EP by La Cruz
- Released: October 24, 2024
- Genre: Latin urban • reggaeton
- Length: 14:26

= El Nene Vol. 1 =

El Nene, Vol. 1 is the first EP by Venezuelan singer, La Cruz. It was released on October 24, 2024 by Warner Music Latina.

== Background and development ==
When La Cruz began working on El Nene, he stated he "knew it was a tribute to my inner-child". He also said it was a thank you and dedicated to his fans who have been with him since the beginning.

With this album, La Cruz manages to bring his first collaboration with Puerto Rican rapper, Villano Antillano — on Privado.

== Tour and promotion ==
La Cruz embarked on a 5-city tour aptly named "El Nene Tour" beginning in 2024 in Madrid, Spain. The tour continued on to small clubs in the United States, Venezuela and ending in Costa Rica in 2025. On December 31, 2024, La Cruz performed “Easy Boy” on Spanish TV program, “Sabor a Uva”.

== Singles and music videos ==

| Single | Release date | Music video location | Director & staff |
|---|---|---|---|
| Sahara | July 18, 2024 |  | Director: Victor Marin Stylist: Nacho Florit / Arrypaul Choreographer: Kevin Velez |
| Fancy | September 26, 2024 |  | Director: Victor Marin Stylist: Nacho Florit / Arrypaul Choreographer: Kevin Velez |
| Privado ft.
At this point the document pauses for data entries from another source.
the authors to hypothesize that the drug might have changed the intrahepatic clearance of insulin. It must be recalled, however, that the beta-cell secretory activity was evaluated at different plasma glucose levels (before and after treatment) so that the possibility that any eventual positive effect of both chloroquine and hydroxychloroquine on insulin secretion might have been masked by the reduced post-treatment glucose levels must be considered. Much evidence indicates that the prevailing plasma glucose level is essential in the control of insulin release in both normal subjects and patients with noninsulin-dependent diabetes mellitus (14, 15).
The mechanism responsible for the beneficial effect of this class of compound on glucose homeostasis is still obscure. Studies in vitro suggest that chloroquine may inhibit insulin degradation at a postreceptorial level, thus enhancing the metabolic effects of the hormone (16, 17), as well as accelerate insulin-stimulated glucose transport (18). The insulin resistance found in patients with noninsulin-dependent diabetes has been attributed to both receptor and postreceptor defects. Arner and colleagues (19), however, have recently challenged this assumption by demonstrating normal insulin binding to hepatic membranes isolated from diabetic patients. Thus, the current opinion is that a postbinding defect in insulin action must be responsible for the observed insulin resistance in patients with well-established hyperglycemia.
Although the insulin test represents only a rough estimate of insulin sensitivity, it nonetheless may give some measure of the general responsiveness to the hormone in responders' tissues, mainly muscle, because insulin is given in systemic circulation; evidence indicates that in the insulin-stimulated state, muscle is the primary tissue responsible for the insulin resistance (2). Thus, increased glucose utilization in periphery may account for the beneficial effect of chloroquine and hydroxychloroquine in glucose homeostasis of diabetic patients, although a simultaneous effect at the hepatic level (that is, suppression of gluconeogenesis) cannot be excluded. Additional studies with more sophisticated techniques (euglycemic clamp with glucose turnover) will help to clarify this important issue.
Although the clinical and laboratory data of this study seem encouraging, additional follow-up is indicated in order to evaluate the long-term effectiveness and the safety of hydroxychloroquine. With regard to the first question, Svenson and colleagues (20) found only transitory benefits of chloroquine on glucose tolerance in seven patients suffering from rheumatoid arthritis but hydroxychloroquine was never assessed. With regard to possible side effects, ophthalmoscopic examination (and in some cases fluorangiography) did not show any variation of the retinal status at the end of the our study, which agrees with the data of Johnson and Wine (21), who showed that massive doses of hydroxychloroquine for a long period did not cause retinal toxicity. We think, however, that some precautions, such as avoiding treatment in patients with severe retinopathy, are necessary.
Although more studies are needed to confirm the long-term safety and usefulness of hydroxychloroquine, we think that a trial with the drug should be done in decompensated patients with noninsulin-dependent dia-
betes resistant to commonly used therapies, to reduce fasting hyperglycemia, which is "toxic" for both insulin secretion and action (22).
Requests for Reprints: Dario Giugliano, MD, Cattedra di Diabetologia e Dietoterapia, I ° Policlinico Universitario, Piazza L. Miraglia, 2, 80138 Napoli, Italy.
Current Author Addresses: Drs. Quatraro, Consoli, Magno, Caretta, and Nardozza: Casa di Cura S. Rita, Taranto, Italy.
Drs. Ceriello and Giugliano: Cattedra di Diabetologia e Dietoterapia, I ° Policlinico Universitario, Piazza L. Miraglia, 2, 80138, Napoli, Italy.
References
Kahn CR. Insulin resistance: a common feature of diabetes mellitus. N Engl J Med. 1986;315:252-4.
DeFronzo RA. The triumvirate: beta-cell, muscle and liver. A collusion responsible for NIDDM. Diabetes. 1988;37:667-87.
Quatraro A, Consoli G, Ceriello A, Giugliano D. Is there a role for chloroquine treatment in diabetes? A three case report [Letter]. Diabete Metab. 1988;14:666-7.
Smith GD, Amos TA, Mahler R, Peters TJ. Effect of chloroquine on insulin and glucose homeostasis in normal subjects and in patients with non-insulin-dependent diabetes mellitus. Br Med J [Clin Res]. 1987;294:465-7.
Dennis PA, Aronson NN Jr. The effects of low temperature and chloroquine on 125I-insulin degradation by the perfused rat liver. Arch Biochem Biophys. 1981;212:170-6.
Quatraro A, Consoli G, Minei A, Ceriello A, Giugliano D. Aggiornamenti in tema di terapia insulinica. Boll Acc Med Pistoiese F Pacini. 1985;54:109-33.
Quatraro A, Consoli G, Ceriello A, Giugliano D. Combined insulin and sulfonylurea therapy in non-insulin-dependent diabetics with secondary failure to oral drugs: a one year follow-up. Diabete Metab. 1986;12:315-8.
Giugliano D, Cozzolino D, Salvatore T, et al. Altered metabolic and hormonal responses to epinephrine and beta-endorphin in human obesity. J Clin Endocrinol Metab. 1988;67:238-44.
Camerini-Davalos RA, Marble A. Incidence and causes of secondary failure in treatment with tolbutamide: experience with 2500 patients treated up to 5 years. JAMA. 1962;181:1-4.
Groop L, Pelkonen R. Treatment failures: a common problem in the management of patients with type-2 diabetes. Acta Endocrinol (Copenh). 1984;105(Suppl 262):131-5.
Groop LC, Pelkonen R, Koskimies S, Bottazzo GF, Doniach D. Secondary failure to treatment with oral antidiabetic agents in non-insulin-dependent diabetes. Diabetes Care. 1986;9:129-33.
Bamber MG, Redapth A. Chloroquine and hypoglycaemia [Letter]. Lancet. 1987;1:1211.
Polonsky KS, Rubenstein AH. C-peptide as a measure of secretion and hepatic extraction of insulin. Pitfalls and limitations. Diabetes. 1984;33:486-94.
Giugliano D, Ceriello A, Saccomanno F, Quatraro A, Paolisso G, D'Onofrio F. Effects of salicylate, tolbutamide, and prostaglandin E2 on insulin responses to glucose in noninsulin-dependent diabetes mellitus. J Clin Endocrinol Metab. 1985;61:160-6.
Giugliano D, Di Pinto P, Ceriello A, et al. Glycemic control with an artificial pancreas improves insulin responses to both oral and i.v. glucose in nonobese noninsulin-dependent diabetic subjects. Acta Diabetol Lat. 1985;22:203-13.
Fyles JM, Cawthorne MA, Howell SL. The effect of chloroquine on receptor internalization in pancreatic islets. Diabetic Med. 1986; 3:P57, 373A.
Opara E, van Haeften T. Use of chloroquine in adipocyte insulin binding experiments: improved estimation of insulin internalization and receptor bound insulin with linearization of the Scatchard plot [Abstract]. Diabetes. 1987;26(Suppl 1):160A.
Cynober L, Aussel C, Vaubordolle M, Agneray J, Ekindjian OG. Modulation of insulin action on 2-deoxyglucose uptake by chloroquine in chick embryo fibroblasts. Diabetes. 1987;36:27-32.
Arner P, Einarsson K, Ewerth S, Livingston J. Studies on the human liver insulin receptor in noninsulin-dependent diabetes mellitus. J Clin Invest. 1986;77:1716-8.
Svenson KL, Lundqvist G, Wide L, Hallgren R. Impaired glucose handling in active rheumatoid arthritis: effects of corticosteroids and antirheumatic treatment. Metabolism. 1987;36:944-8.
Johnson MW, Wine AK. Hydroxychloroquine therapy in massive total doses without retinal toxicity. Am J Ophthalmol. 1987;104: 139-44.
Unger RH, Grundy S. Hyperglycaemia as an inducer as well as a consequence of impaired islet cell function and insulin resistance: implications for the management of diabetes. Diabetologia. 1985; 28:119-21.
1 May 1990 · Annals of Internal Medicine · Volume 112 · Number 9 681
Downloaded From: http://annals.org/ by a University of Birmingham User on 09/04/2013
Villano Antillano | October 24, 2024 |  | Director: Daniel Eguren Stylist: Jordan Perez (La Cruz) / Vladimir Alvira (Antillano) Choreographer: Shadiel Reyes |

== Track listing ==

| No. | Title | Writer(s) | Length |
|---|---|---|---|
| 1. | "El Nene" | Alfonso La Cruz • Geovanny Javier Shasiloa Caza • Luis Alejandro Goncalves Landa | 2:09 |
| 2. | "Sahara" | La Cruz • Gio • Jorge Esteban Serrano Lobri • Joseph Suárez • Manuel Casares | 2:26 |
| 3. | "Besties" | La Cruz | 2:39 |
| 4. | "Fancy" | La Cruz • Gio • Landa | 2:23 |
| 5. | "Privado ft. Villano Antillano" | La Cruz | 2:19 |
| 6. | "Frío" | La Cruz | 2:30 |
| Total length: |  |  | 14:26 |

== Charts and listings ==

| Chart (2024) | Peak position |
|---|---|
| Brazilian Albums (ABPD) | 77 |

- "Privado" is listed on Apple Music's “Amor Queer” playlist as part of their Apple Music Pride playlists.
- "Sahara" is listed on Remezcla's “10 Best Reggaeton & El Movimiento Songs of 2024” at #8.